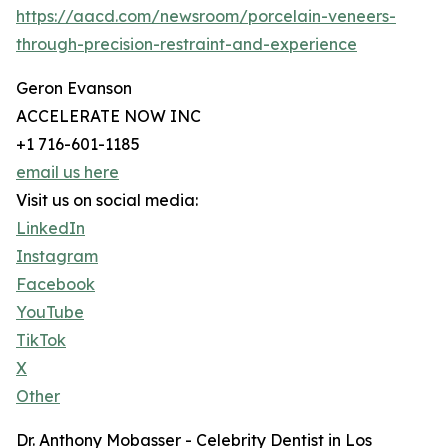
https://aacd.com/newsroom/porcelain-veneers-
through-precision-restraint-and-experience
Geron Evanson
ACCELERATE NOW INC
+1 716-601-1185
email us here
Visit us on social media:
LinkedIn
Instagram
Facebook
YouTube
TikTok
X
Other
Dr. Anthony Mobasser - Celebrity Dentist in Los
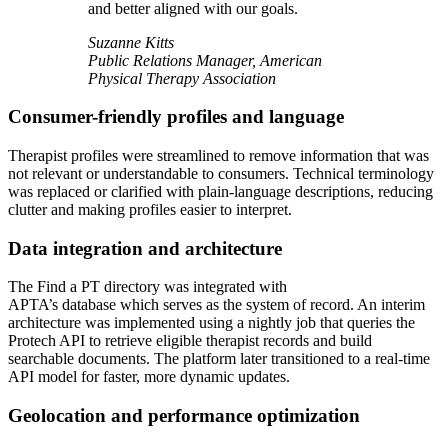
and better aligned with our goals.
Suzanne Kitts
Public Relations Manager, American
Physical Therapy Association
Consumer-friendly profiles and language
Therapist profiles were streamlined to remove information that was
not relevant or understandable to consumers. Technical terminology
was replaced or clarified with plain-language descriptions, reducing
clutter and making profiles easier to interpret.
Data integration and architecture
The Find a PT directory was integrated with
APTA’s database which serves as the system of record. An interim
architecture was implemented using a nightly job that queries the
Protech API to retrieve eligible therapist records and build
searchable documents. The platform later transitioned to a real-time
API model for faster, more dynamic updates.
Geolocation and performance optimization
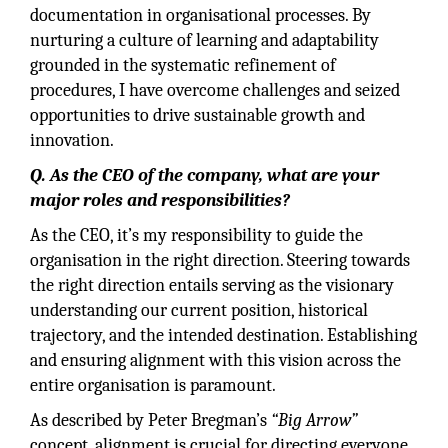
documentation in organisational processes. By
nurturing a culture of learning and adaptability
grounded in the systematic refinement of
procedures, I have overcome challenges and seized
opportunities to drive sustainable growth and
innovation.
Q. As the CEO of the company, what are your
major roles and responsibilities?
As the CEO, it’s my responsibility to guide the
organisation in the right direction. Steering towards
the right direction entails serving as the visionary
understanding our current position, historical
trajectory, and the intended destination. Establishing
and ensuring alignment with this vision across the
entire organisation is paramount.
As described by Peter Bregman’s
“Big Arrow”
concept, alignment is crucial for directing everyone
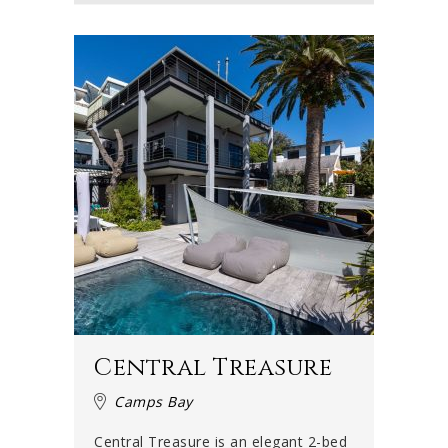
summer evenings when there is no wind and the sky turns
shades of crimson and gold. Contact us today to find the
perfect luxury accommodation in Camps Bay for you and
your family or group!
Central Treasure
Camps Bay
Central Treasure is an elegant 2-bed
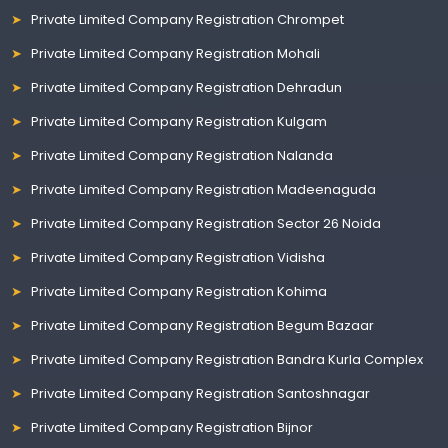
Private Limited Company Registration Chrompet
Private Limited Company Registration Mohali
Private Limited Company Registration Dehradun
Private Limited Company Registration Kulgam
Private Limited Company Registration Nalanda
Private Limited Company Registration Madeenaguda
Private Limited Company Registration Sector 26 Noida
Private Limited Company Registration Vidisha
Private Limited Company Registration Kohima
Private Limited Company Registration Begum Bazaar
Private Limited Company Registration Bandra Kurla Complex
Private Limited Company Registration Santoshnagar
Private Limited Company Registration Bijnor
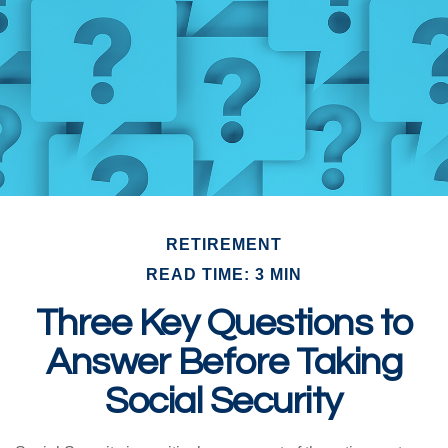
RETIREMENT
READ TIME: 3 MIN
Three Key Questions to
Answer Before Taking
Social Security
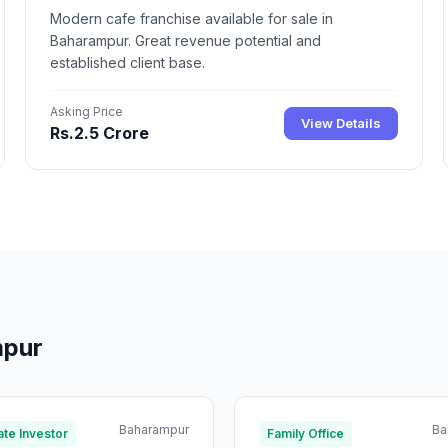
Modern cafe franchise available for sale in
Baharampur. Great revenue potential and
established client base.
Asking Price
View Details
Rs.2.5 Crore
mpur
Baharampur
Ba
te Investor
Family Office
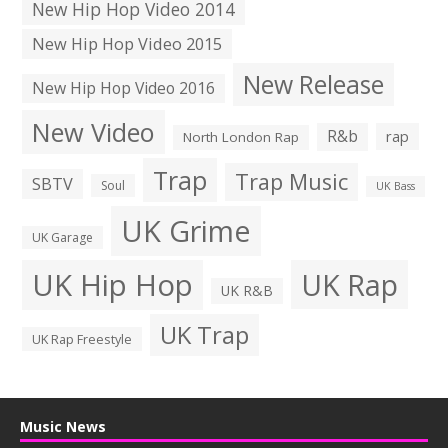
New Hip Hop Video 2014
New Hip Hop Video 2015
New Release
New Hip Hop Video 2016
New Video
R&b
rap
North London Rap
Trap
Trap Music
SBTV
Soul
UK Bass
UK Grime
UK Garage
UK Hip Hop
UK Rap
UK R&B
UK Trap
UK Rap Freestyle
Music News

• **INSTRUCTION**
Reproduce the text from the beginning of the records through the line containing "Dr. Anthony Mobasser", with both ends included. Leave the pictures out of your answer.

• **ANSWER AREA**
https://aacd.com/newsroom/porcelain-veneers-
through-precision-restraint-and-experience
Geron Evanson
ACCELERATE NOW INC
+1 716-601-1185
email us here
Visit us on social media:
LinkedIn
Instagram
Facebook
YouTube
TikTok
X
Other
Dr. Anthony Mobasser - Celebrity Dentist in Los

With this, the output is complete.